Directions:
The following entries are to be repeated exactly, and the pictures are to be left behind.

-.-.-

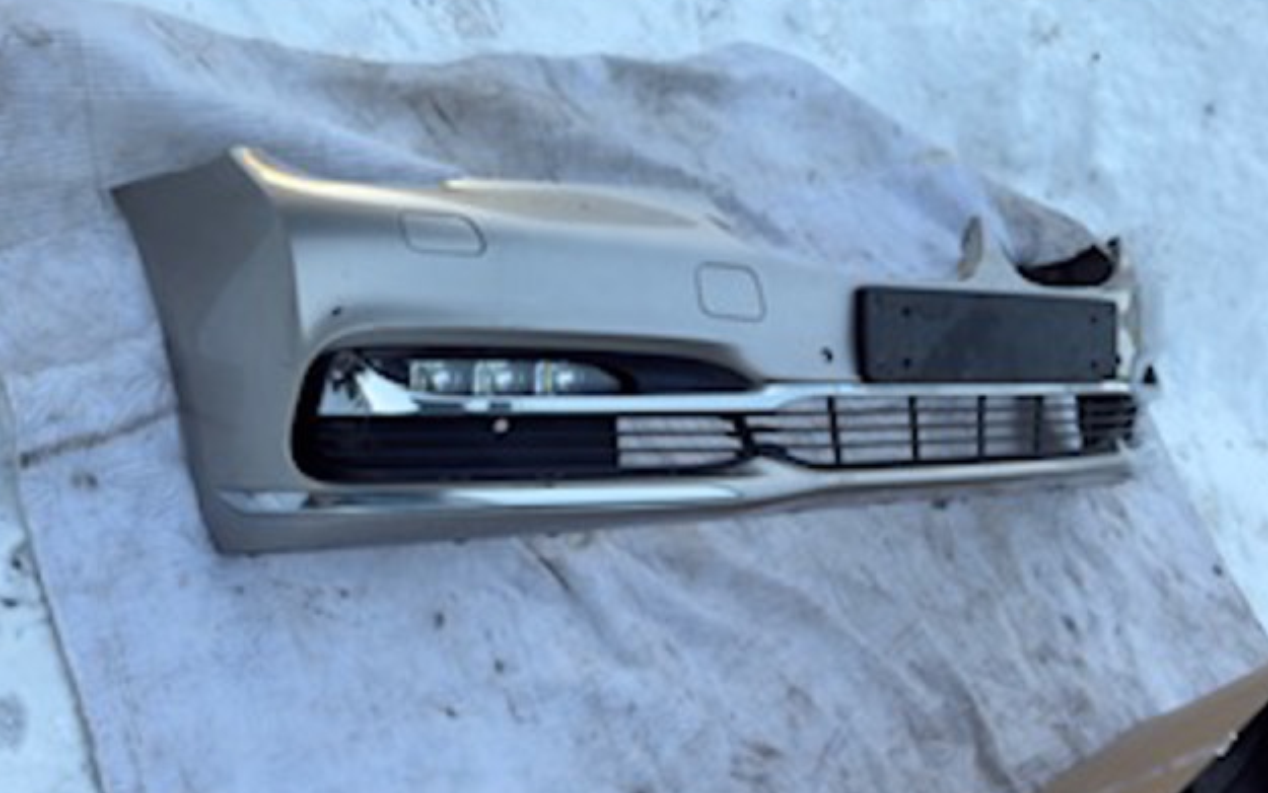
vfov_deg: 33.6
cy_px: 424
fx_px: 1314
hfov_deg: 51.5
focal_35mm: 38
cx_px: 633
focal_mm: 6.76
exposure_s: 1/88
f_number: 1.78
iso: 100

-.-.-

Reply to the task:
vfov_deg: 33.6
cy_px: 424
fx_px: 1314
hfov_deg: 51.5
focal_35mm: 38
cx_px: 633
focal_mm: 6.76
exposure_s: 1/88
f_number: 1.78
iso: 100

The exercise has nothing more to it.